Work instruction:
Give back the whole listing exactly as written, leaving out each picture.
BEGIN Stored data
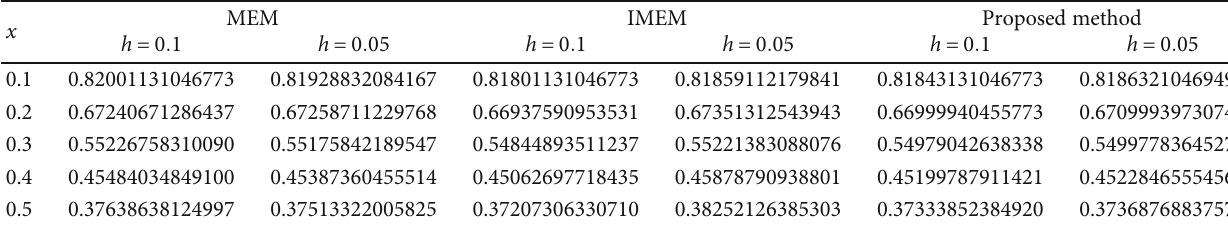
Table 1: Numerical solutions for Example 1.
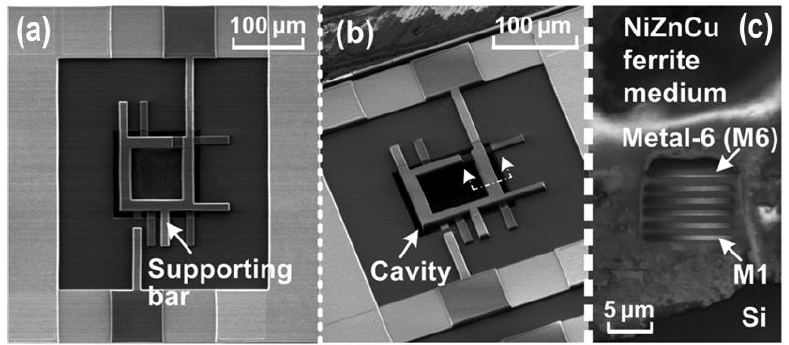
Figure 5. SEM photos for a vertical nanomagnetic particle-filled 6-Al-layer stacked spiral inductor fabricated in a 180 nm CMOS: ( a ) top view, ( b ) tilt view, and ( c ) cross-section view [20].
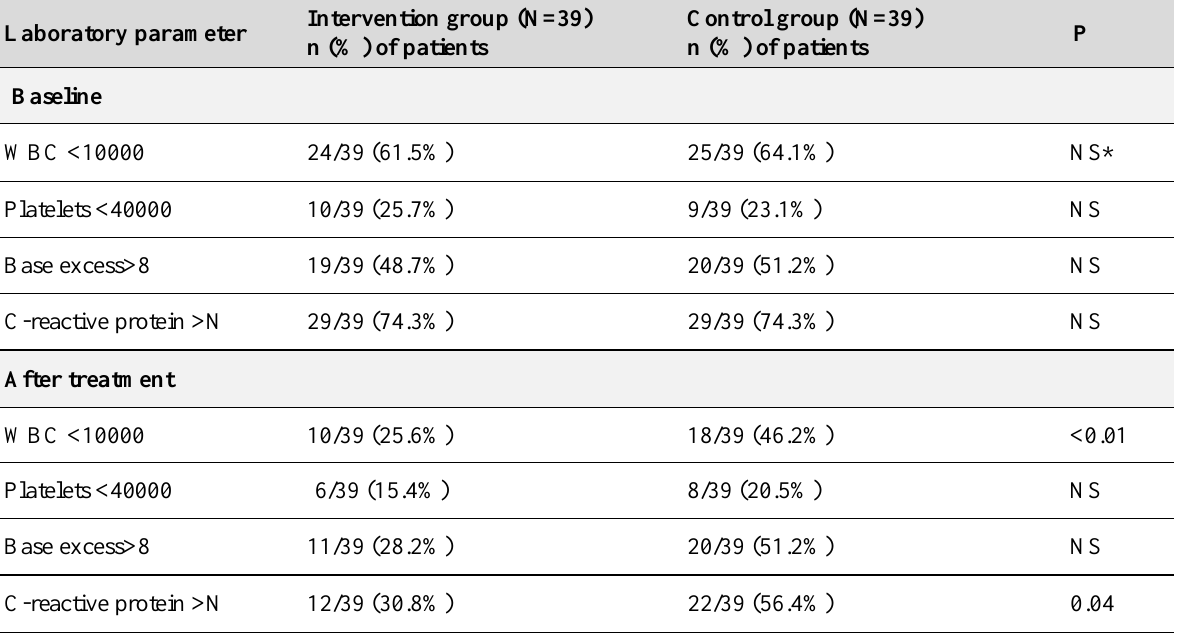
Table 2. Patients with abnormal laboratory values before and after treatment Laboratory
END Stored data
Solution:
Table 1: Numerical solutions for Example 1.
Figure 5. SEM photos for a vertical nanomagnetic particle-filled 6-Al-layer stacked spiral inductor fabricated in a 180 nm CMOS: ( a ) top view, ( b ) tilt view, and ( c ) cross-section view [20].
Table 2. Patients with abnormal laboratory values before and after treatment Laboratory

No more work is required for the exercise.